═══ Provided material

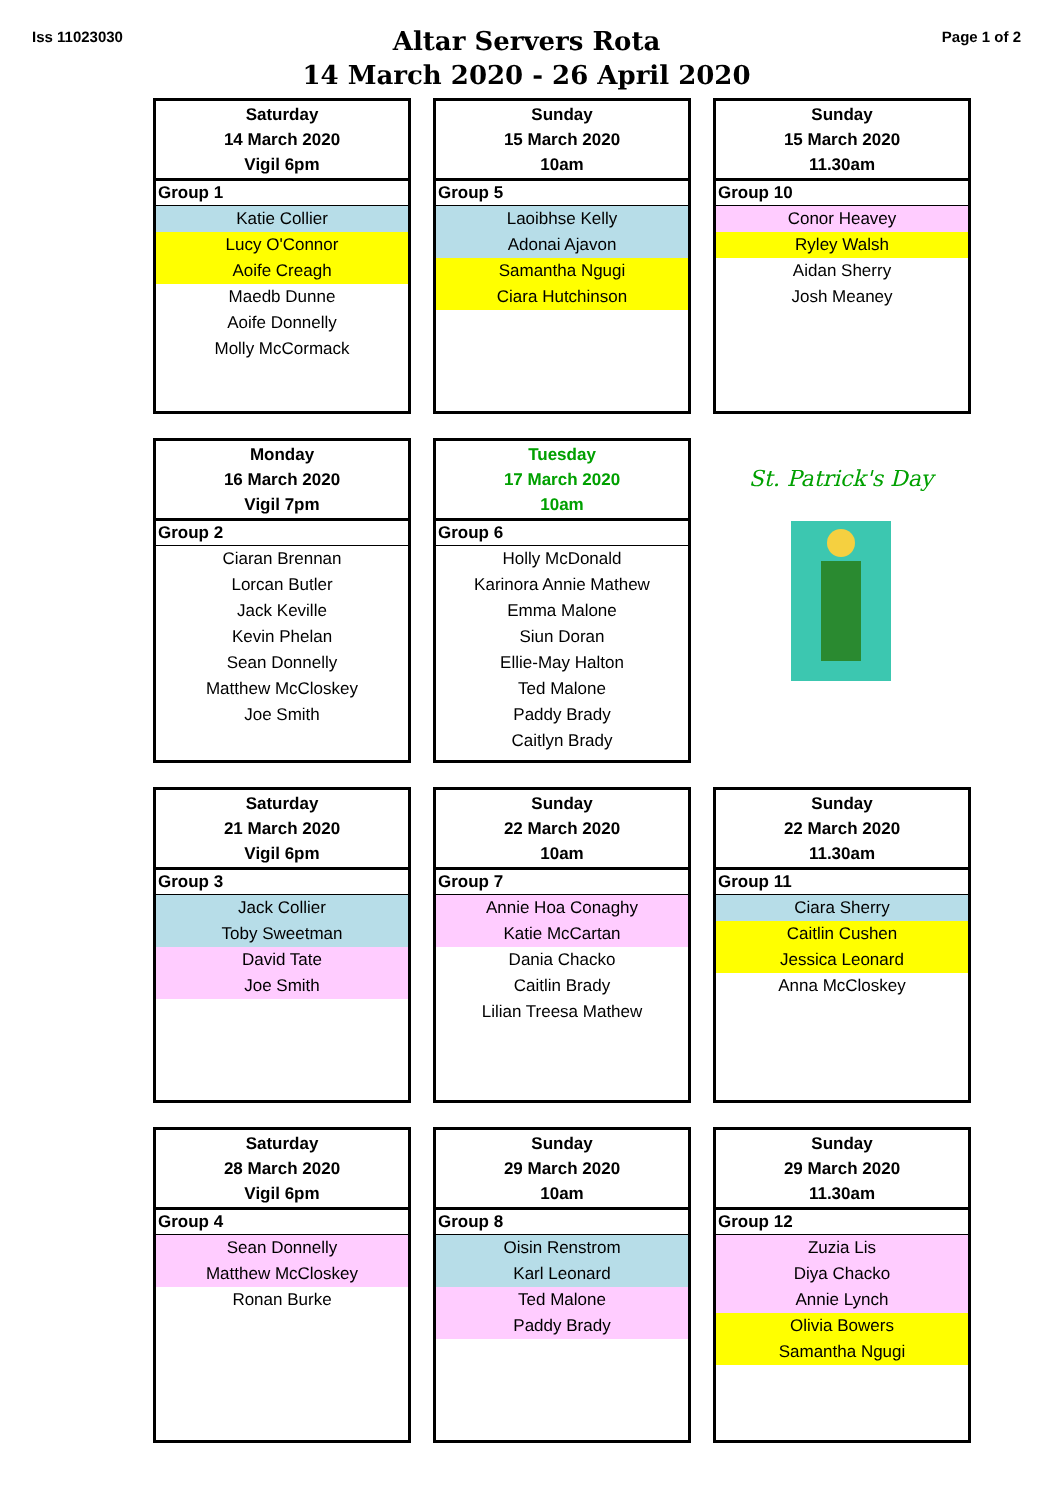Iss 11023030
Altar Servers Rota
14 March 2020 - 26 April 2020
Page 1 of 2
Saturday
14 March 2020
Vigil 6pm
Group 1
Katie Collier
Lucy O'Connor
Aoife Creagh
Maedb Dunne
Aoife Donnelly
Molly McCormack
Sunday
15 March 2020
10am
Group 5
Laoibhse Kelly
Adonai Ajavon
Samantha Ngugi
Ciara Hutchinson
Sunday
15 March 2020
11.30am
Group 10
Conor Heavey
Ryley Walsh
Aidan Sherry
Josh Meaney
Monday
16 March 2020
Vigil 7pm
Group 2
Ciaran Brennan
Lorcan Butler
Jack Keville
Kevin Phelan
Sean Donnelly
Matthew McCloskey
Joe Smith
Tuesday
17 March 2020
10am
Group 6
Holly McDonald
Karinora Annie Mathew
Emma Malone
Siun Doran
Ellie-May Halton
Ted Malone
Paddy Brady
Caitlyn Brady
St. Patrick's Day
Saturday
21 March 2020
Vigil 6pm
Group 3
Jack Collier
Toby Sweetman
David Tate
Joe Smith
Sunday
22 March 2020
10am
Group 7
Annie Hoa Conaghy
Katie McCartan
Dania Chacko
Caitlin Brady
Lilian Treesa Mathew
Sunday
22 March 2020
11.30am
Group 11
Ciara Sherry
Caitlin Cushen
Jessica Leonard
Anna McCloskey
Saturday
28 March 2020
Vigil 6pm
Group 4
Sean Donnelly
Matthew McCloskey
Ronan Burke
Sunday
29 March 2020
10am
Group 8
Oisin Renstrom
Karl Leonard
Ted Malone
Paddy Brady
Sunday
29 March 2020
11.30am
Group 12
Zuzia Lis
Diya Chacko
Annie Lynch
Olivia Bowers
Samantha Ngugi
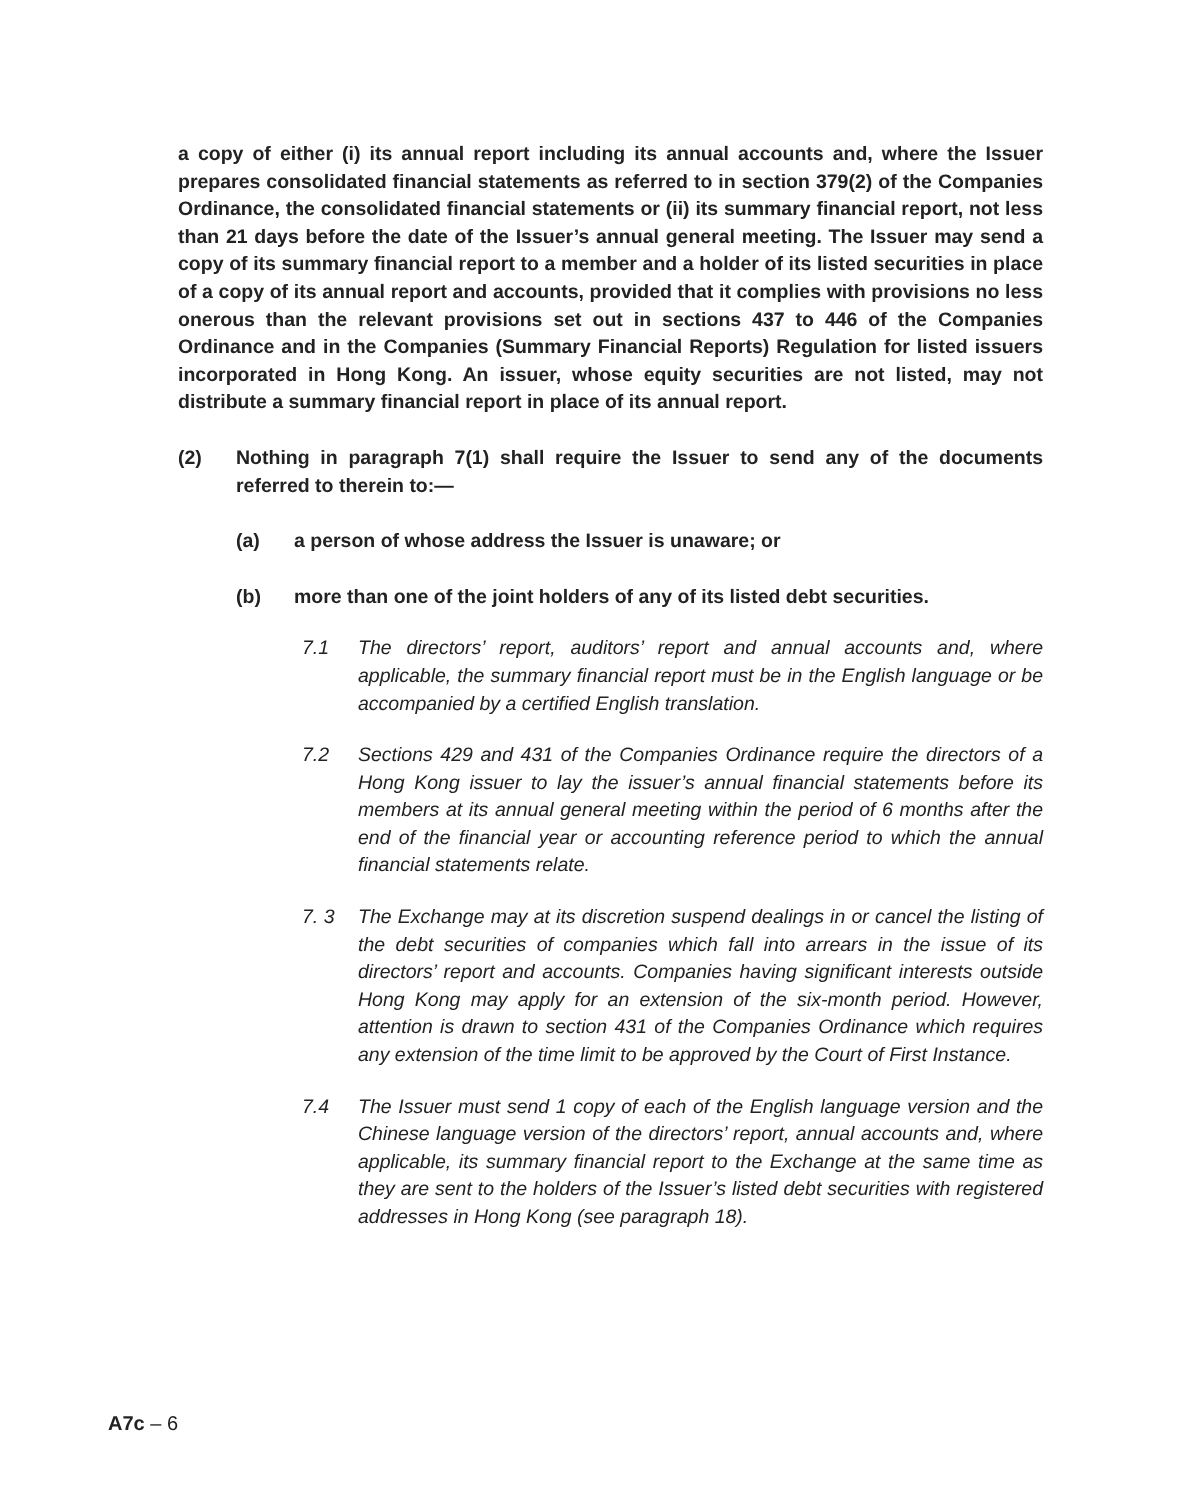a copy of either (i) its annual report including its annual accounts and, where the Issuer prepares consolidated financial statements as referred to in section 379(2) of the Companies Ordinance, the consolidated financial statements or (ii) its summary financial report, not less than 21 days before the date of the Issuer’s annual general meeting. The Issuer may send a copy of its summary financial report to a member and a holder of its listed securities in place of a copy of its annual report and accounts, provided that it complies with provisions no less onerous than the relevant provisions set out in sections 437 to 446 of the Companies Ordinance and in the Companies (Summary Financial Reports) Regulation for listed issuers incorporated in Hong Kong. An issuer, whose equity securities are not listed, may not distribute a summary financial report in place of its annual report.
(2) Nothing in paragraph 7(1) shall require the Issuer to send any of the documents referred to therein to:—
(a) a person of whose address the Issuer is unaware; or
(b) more than one of the joint holders of any of its listed debt securities.
7.1 The directors’ report, auditors’ report and annual accounts and, where applicable, the summary financial report must be in the English language or be accompanied by a certified English translation.
7.2 Sections 429 and 431 of the Companies Ordinance require the directors of a Hong Kong issuer to lay the issuer’s annual financial statements before its members at its annual general meeting within the period of 6 months after the end of the financial year or accounting reference period to which the annual financial statements relate.
7. 3 The Exchange may at its discretion suspend dealings in or cancel the listing of the debt securities of companies which fall into arrears in the issue of its directors’ report and accounts. Companies having significant interests outside Hong Kong may apply for an extension of the six-month period. However, attention is drawn to section 431 of the Companies Ordinance which requires any extension of the time limit to be approved by the Court of First Instance.
7.4 The Issuer must send 1 copy of each of the English language version and the Chinese language version of the directors’ report, annual accounts and, where applicable, its summary financial report to the Exchange at the same time as they are sent to the holders of the Issuer’s listed debt securities with registered addresses in Hong Kong (see paragraph 18).
A7c – 6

══════

» Requirement:
Write every line of the data out again exactly, leaving out all images.

» Written solution:
Iss 11023030
Altar Servers Rota
14 March 2020 - 26 April 2020
Page 1 of 2
Saturday
14 March 2020
Vigil 6pm
Group 1
Katie Collier
Lucy O'Connor
Aoife Creagh
Maedb Dunne
Aoife Donnelly
Molly McCormack
Sunday
15 March 2020
10am
Group 5
Laoibhse Kelly
Adonai Ajavon
Samantha Ngugi
Ciara Hutchinson
Sunday
15 March 2020
11.30am
Group 10
Conor Heavey
Ryley Walsh
Aidan Sherry
Josh Meaney
Monday
16 March 2020
Vigil 7pm
Group 2
Ciaran Brennan
Lorcan Butler
Jack Keville
Kevin Phelan
Sean Donnelly
Matthew McCloskey
Joe Smith
Tuesday
17 March 2020
10am
Group 6
Holly McDonald
Karinora Annie Mathew
Emma Malone
Siun Doran
Ellie-May Halton
Ted Malone
Paddy Brady
Caitlyn Brady
St. Patrick's Day
Saturday
21 March 2020
Vigil 6pm
Group 3
Jack Collier
Toby Sweetman
David Tate
Joe Smith
Sunday
22 March 2020
10am
Group 7
Annie Hoa Conaghy
Katie McCartan
Dania Chacko
Caitlin Brady
Lilian Treesa Mathew
Sunday
22 March 2020
11.30am
Group 11
Ciara Sherry
Caitlin Cushen
Jessica Leonard
Anna McCloskey
Saturday
28 March 2020
Vigil 6pm
Group 4
Sean Donnelly
Matthew McCloskey
Ronan Burke
Sunday
29 March 2020
10am
Group 8
Oisin Renstrom
Karl Leonard
Ted Malone
Paddy Brady
Sunday
29 March 2020
11.30am
Group 12
Zuzia Lis
Diya Chacko
Annie Lynch
Olivia Bowers
Samantha Ngugi
a copy of either (i) its annual report including its annual accounts and, where the Issuer prepares consolidated financial statements as referred to in section 379(2) of the Companies Ordinance, the consolidated financial statements or (ii) its summary financial report, not less than 21 days before the date of the Issuer’s annual general meeting. The Issuer may send a copy of its summary financial report to a member and a holder of its listed securities in place of a copy of its annual report and accounts, provided that it complies with provisions no less onerous than the relevant provisions set out in sections 437 to 446 of the Companies Ordinance and in the Companies (Summary Financial Reports) Regulation for listed issuers incorporated in Hong Kong. An issuer, whose equity securities are not listed, may not distribute a summary financial report in place of its annual report.
(2) Nothing in paragraph 7(1) shall require the Issuer to send any of the documents referred to therein to:—
(a) a person of whose address the Issuer is unaware; or
(b) more than one of the joint holders of any of its listed debt securities.
7.1 The directors’ report, auditors’ report and annual accounts and, where applicable, the summary financial report must be in the English language or be accompanied by a certified English translation.
7.2 Sections 429 and 431 of the Companies Ordinance require the directors of a Hong Kong issuer to lay the issuer’s annual financial statements before its members at its annual general meeting within the period of 6 months after the end of the financial year or accounting reference period to which the annual financial statements relate.
7. 3 The Exchange may at its discretion suspend dealings in or cancel the listing of the debt securities of companies which fall into arrears in the issue of its directors’ report and accounts. Companies having significant interests outside Hong Kong may apply for an extension of the six-month period. However, attention is drawn to section 431 of the Companies Ordinance which requires any extension of the time limit to be approved by the Court of First Instance.
7.4 The Issuer must send 1 copy of each of the English language version and the Chinese language version of the directors’ report, annual accounts and, where applicable, its summary financial report to the Exchange at the same time as they are sent to the holders of the Issuer’s listed debt securities with registered addresses in Hong Kong (see paragraph 18).
A7c – 6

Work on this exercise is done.